**Supplied passage:**
It’s a no-brainer that everybody thought the second scenario was better. But it was also very telling that nobody believed that it was the most probable.

After the keynote, many attendees reached out to me and asked for a course to learn how AI could be used for good and in alignment with their values.

Other women who didn’t attend the conference also reached out to me for guidance on AI courses to help them strengthen their professional profiles beyond “prompting”.

Unfortunately, I wasn’t able to recommend a course that incorporates both practical knowledge about AI and the fundamentals of how it shapes areas such as sustainability, DEI, strategy, and governance.

Women In Tech

As I mentioned above, I’m the founder of the gender employee community at my corporate job, and for 10 years, we’ve been hosting regular meetings to discuss DEI topics.

For our July meeting, I wanted us to have an uplifting session before the summer break, so I proposed to discuss how AI can boost DEI now and in the future.

I went to the meeting happily prepared with my list of examples of how artificial intelligence was supporting diversity, equity, and inclusion. But I was not prepared for how the session panned out.

Over and over, the examples shared showcased how AI was weaponised against DEI. Moreover, when a positive use was shared, somebody quickly pointed out how that could be used against underrepresented groups.

This experience made me realise that as well as thinking through the challenges, DEI advocates also need to spend time and be given the tools to think about how AI can purposefully drive equity.

Women In Ethics

I have the privilege of counting many women experts in ethical AI, with relevant academic background and professional experience.

With all the talk about responsible AI, you’d think that they are in high demand. They aren’t.

**What you need to do:**
**a.** Return the part of the passage on women and AI from "This experience made" to "purposefully drive equity.", copied word for word.
**b.** Translate this sentence from the passage on women and AI into French: "I have the privilege of counting many women experts in ethical AI, with relevant academic background and professional experience."
The records stand apart from the passage on women and AI.

**Extracted data:**
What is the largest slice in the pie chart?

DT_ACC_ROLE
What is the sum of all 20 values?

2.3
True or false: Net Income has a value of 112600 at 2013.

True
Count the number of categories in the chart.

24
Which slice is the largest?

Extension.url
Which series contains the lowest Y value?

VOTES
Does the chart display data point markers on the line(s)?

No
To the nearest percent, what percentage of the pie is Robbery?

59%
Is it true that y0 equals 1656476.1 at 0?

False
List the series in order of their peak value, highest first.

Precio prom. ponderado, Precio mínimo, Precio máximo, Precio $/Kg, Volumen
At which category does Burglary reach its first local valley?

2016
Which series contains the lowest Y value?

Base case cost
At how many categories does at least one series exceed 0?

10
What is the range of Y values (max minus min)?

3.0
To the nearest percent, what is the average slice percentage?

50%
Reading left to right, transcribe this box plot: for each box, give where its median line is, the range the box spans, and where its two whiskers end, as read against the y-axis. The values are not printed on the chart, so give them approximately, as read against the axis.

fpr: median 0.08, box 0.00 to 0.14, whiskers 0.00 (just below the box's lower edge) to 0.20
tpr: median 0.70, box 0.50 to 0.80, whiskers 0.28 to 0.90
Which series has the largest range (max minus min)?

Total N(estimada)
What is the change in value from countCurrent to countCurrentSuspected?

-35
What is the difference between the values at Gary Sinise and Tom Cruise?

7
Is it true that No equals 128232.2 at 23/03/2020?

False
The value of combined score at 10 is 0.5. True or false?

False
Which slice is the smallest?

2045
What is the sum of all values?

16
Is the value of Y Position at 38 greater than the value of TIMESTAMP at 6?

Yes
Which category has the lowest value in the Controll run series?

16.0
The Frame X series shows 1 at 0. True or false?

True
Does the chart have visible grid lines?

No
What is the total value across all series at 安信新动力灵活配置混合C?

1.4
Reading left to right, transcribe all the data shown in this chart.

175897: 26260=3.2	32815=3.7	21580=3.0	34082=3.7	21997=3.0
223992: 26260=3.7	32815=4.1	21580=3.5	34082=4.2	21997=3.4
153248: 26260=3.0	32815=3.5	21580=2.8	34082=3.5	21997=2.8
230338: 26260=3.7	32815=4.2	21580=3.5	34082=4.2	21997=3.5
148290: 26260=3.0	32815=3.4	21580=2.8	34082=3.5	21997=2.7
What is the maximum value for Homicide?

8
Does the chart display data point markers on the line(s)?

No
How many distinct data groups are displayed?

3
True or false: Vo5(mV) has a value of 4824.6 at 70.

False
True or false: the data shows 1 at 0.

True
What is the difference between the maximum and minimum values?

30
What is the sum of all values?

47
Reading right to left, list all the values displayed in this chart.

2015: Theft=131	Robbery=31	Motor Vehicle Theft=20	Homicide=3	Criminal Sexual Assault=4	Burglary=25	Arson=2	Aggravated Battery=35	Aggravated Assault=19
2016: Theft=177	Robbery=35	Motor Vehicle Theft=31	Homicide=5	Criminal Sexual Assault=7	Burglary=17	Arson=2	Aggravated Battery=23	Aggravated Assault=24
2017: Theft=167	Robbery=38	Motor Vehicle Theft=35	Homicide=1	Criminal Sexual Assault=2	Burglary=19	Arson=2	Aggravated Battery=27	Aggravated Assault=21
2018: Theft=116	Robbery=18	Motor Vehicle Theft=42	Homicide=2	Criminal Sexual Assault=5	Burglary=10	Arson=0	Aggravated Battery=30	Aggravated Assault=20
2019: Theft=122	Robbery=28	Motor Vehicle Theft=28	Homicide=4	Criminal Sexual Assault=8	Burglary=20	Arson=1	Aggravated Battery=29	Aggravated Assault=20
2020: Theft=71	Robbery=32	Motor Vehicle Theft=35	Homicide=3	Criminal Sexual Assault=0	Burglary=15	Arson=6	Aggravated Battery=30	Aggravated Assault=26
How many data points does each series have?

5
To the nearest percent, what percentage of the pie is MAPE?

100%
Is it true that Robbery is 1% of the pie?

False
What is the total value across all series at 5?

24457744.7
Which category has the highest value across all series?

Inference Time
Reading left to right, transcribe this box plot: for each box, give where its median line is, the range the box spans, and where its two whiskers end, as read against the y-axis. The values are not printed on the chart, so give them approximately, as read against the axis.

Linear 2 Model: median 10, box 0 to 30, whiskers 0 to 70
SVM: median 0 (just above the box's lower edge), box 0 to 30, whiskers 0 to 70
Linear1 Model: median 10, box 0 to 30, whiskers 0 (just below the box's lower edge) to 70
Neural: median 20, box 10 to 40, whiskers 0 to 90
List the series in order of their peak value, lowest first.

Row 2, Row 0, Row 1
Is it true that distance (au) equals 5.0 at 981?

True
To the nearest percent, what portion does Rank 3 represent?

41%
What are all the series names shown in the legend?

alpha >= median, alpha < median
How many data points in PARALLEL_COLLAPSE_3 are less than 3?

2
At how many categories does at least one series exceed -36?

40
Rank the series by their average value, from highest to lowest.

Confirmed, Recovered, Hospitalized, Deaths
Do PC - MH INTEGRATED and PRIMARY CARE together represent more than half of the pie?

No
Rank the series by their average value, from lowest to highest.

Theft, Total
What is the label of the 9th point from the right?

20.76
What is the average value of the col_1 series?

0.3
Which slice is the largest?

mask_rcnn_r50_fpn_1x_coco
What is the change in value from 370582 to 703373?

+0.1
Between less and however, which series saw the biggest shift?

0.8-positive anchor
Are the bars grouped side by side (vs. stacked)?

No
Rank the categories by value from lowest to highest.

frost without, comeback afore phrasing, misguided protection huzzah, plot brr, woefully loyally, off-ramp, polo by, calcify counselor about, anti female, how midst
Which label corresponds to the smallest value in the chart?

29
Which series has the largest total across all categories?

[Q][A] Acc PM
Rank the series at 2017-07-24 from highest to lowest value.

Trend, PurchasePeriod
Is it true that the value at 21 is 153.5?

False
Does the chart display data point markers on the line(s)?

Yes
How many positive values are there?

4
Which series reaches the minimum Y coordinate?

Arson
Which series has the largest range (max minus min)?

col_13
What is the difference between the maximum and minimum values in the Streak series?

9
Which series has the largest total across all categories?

**Solutions:**
**a.**
This experience made me realise that as well as thinking through the challenges, DEI advocates also need to spend time and be given the tools to think about how AI can purposefully drive equity.

**b.** J'ai le privilège de compter de nombreuses femmes expertes en IA éthique, dotées d'une formation universitaire et d'une expérience professionnelle pertinentes.